Segment Open
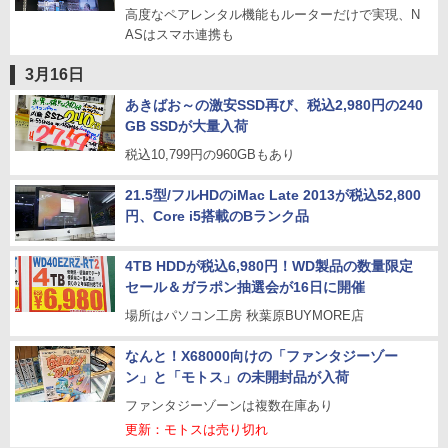
高度なペアレンタル機能もルーターだけで実現、N
ASはスマホ連携も
3月16日
あきばお～の激安SSD再び、税込2,980円の240
GB SSDが大量入荷
税込10,799円の960GBもあり
21.5型/フルHDのiMac Late 2013が税込52,800
円、Core i5搭載のBランク品
4TB HDDが税込6,980円！WD製品の数量限定
セール＆ガラポン抽選会が16日に開催
場所はパソコン工房 秋葉原BUYMORE店
なんと！X68000向けの「ファンタジーゾー
ン」と「モトス」の未開封品が入荷
ファンタジーゾーンは複数在庫あり
更新：モトスは売り切れ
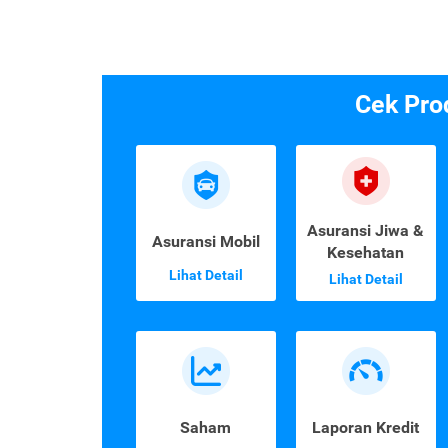
Cek Pro
Asuransi Jiwa &
Asuransi Mobil
Kesehatan
Lihat Detail
Lihat Detail
Saham
Laporan Kredit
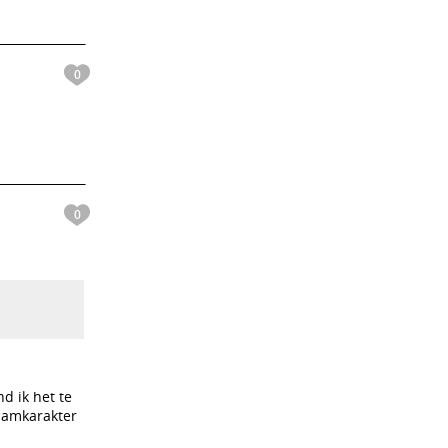
0
0
nd ik het te
 jamkarakter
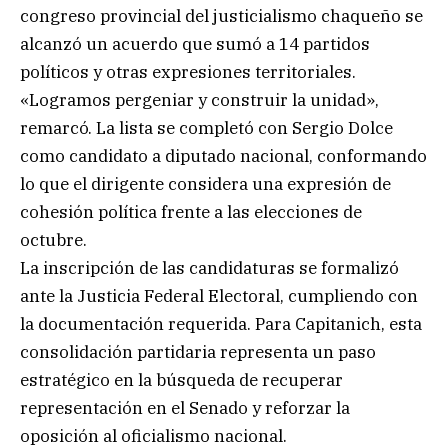
congreso provincial del justicialismo chaqueño se
alcanzó un acuerdo que sumó a 14 partidos
políticos y otras expresiones territoriales.
«Logramos pergeniar y construir la unidad»,
remarcó. La lista se completó con Sergio Dolce
como candidato a diputado nacional, conformando
lo que el dirigente considera una expresión de
cohesión política frente a las elecciones de
octubre.
La inscripción de las candidaturas se formalizó
ante la Justicia Federal Electoral, cumpliendo con
la documentación requerida. Para Capitanich, esta
consolidación partidaria representa un paso
estratégico en la búsqueda de recuperar
representación en el Senado y reforzar la
oposición al oficialismo nacional.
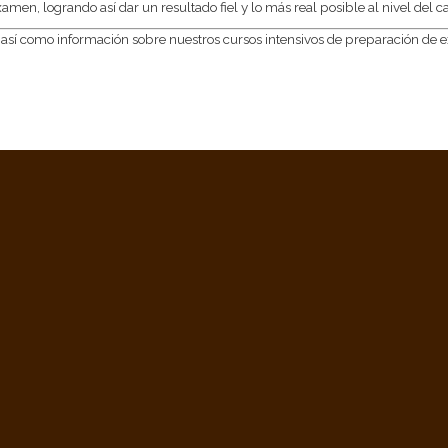
amen, logrando así dar un resultado fiel y lo más real posible al nivel del c
és, así como información sobre nuestros cursos intensivos de preparación de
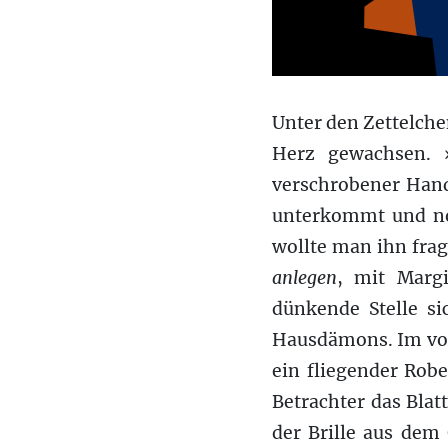
Unter den Zettelche
Herz gewachsen. 
versch
r
obener Hand
unterkommt und no
wollte man ihn frag
anlegen
,
mit
Margi
dünkende
Stelle s
Hausdämons
.
Im vo
ein fliegender Rob
Betrachter
das Blat
der Brille
aus dem 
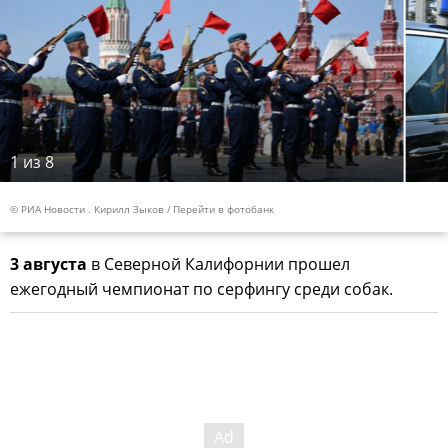
1
из 8
© РИА Новости . Кирилл Зыков
Перейти в фотобанк
3 августа
в Северной Калифорнии прошел
ежегодный чемпионат по серфингу среди собак.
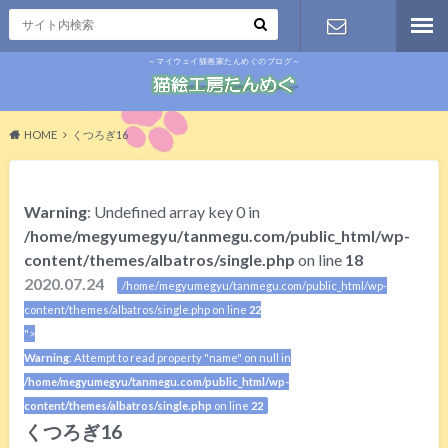
～マイウェイ猫画家たんめぐのブログ～
お問い合わ
せ
HOME
くつろぎ16
Warning
: Undefined array key 0 in
/home/megyumegyu/tanmegu.com/public_html/wp-
content/themes/albatros/single.php
on line
18
2020.07.24
/home/megyumegyu/tanmegu.com/public_html/wp-
content/themes/albatros/single.php on line
22
">
Warning
: Attempt to read property "name" on null in
/home/megyumegyu/tanmegu.com/public_html/wp-
content/themes/albatros/single.php
on line
22
くつろぎ16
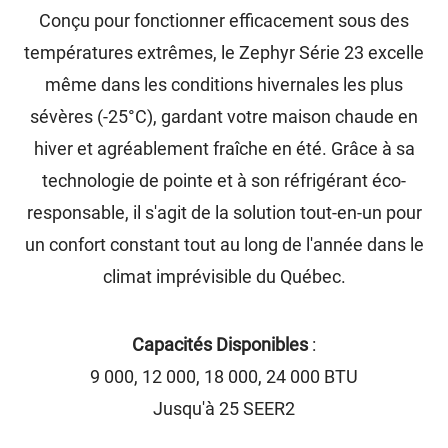
Conçu pour fonctionner efficacement sous des
températures extrêmes, le Zephyr Série 23 excelle
même dans les conditions hivernales les plus
sévères (-25°C), gardant votre maison chaude en
hiver et agréablement fraîche en été. Grâce à sa
technologie de pointe et à son réfrigérant éco-
responsable, il s'agit de la solution tout-en-un pour
un confort constant tout au long de l'année dans le
climat imprévisible du Québec.
Capacités Disponibles
:
9 000, 12 000, 18 000, 24 000 BTU
Jusqu'à 25 SEER2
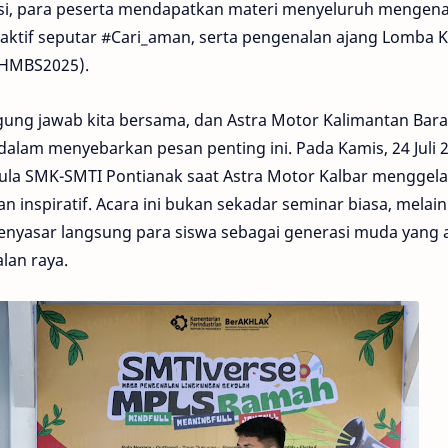
asi, para peserta mendapatkan materi menyeluruh mengena
raktif seputar #Cari_aman, serta pengenalan ajang Lomba 
(AHMBS2025).
ung jawab kita bersama, dan Astra Motor Kalimantan Bara
am menyebarkan pesan penting ini. Pada Kamis, 24 Juli 
ula SMK-SMTI Pontianak saat Astra Motor Kalbar menggela
an inspiratif. Acara ini bukan sekadar seminar biasa, melai
enyasar langsung para siswa sebagai generasi muda yang 
lan raya.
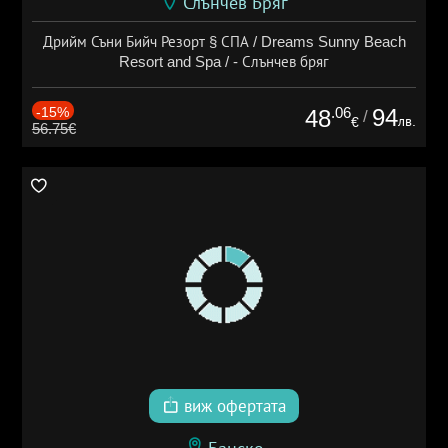
Слънчев Бряг
Дрийм Съни Бийч Резорт § СПА / Dreams Sunny Beach
Resort and Spa / - Слънчев бряг
-15%
.06
94
48
/
лв.
€
56.75€
виж офертата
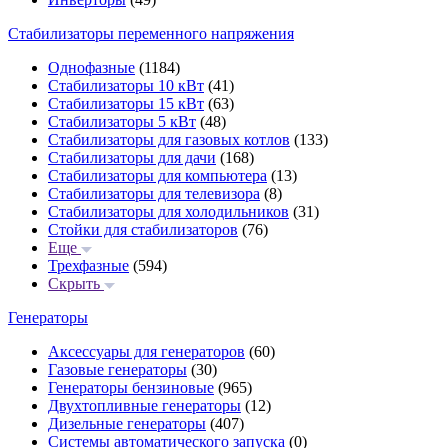
Стабилизаторы переменного напряжения
Однофазные
(1184)
Стабилизаторы 10 кВт
(41)
Стабилизаторы 15 кВт
(63)
Стабилизаторы 5 кВт
(48)
Стабилизаторы для газовых котлов
(133)
Стабилизаторы для дачи
(168)
Стабилизаторы для компьютера
(13)
Стабилизаторы для телевизора
(8)
Стабилизаторы для холодильников
(31)
Стойки для стабилизаторов
(76)
Еще
Трехфазные
(594)
Скрыть
Генераторы
Аксессуары для генераторов
(60)
Газовые генераторы
(30)
Генераторы бензиновые
(965)
Двухтопливные генераторы
(12)
Дизельные генераторы
(407)
Системы автоматического запуска
(0)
Segment Closed
• **Problem**:
The lines to copy exactly start with the line above that has "array key 0 in" and go on through the line that has "un confort constant"; please include both, add nothing else, and omit the pictures.

• **Answer section**:
: Undefined array key 0 in
/home/megyumegyu/tanmegu.com/public_html/wp-
content/themes/albatros/single.php
on line
18
2020.07.24
/home/megyumegyu/tanmegu.com/public_html/wp-
content/themes/albatros/single.php on line
22
">
Warning
: Attempt to read property "name" on null in
/home/megyumegyu/tanmegu.com/public_html/wp-
content/themes/albatros/single.php
on line
22
くつろぎ16
Conçu pour fonctionner efficacement sous des
températures extrêmes, le Zephyr Série 23 excelle
même dans les conditions hivernales les plus
sévères (-25°C), gardant votre maison chaude en
hiver et agréablement fraîche en été. Grâce à sa
technologie de pointe et à son réfrigérant éco-
responsable, il s'agit de la solution tout-en-un pour
un confort constant tout au long de l'année dans le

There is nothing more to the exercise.